--- WHAT IS BEING ASKED ---
In the entries below, find every line holding the string "test" and collect it.

(Page images and extracted text)

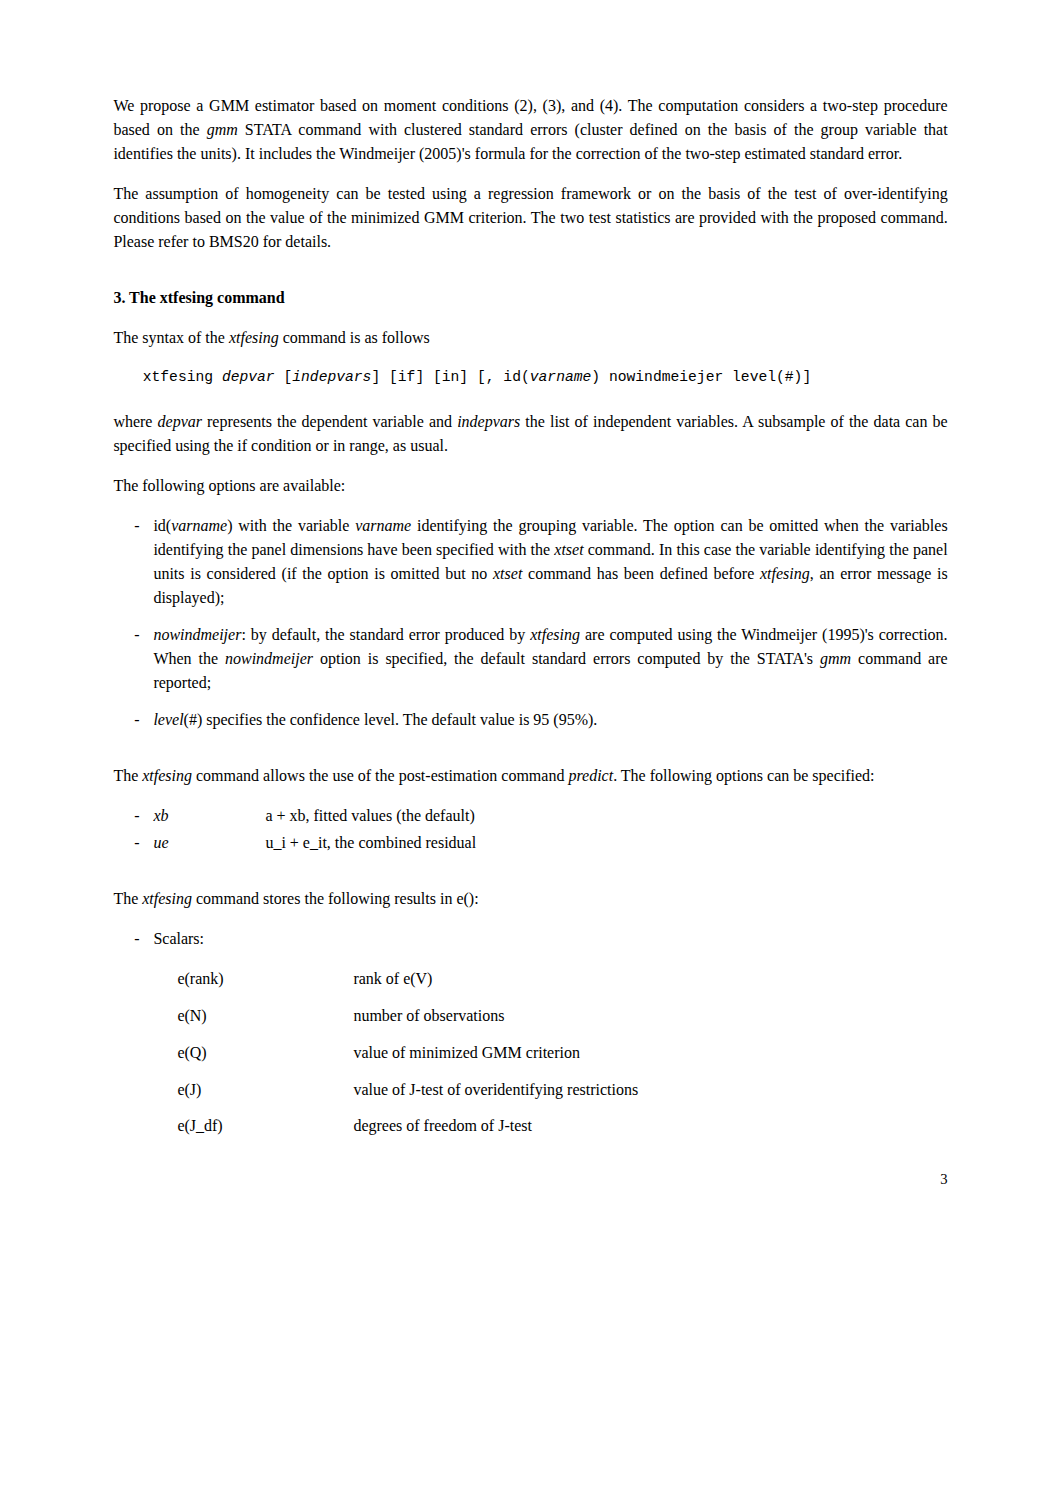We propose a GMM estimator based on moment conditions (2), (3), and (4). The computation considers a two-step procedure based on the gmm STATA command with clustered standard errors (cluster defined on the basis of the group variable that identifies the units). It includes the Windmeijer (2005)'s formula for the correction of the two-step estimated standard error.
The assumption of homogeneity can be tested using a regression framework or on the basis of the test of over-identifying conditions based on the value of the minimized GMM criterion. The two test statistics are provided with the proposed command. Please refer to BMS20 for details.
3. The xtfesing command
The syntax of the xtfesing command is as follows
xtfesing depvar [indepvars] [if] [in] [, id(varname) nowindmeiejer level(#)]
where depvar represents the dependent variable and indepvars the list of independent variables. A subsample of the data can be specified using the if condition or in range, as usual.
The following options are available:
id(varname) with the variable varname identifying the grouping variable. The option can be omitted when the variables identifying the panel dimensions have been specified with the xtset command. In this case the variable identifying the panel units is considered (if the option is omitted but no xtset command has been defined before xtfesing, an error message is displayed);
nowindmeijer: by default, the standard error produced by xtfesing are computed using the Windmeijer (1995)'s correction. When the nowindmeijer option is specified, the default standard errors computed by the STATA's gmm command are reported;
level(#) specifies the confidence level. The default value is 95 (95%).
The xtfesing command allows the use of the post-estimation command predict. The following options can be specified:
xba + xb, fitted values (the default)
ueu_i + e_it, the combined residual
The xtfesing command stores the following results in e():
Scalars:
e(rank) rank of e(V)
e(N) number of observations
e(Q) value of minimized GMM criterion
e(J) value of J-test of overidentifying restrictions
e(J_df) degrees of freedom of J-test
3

--- OUTPUT ---
The assumption of homogeneity can be tested using a regression framework or on the basis of the test of over-identifying conditions based on the value of the minimized GMM criterion. The two test statistics are provided with the proposed command. Please refer to BMS20 for details.
e(J) value of J-test of overidentifying restrictions
e(J_df) degrees of freedom of J-test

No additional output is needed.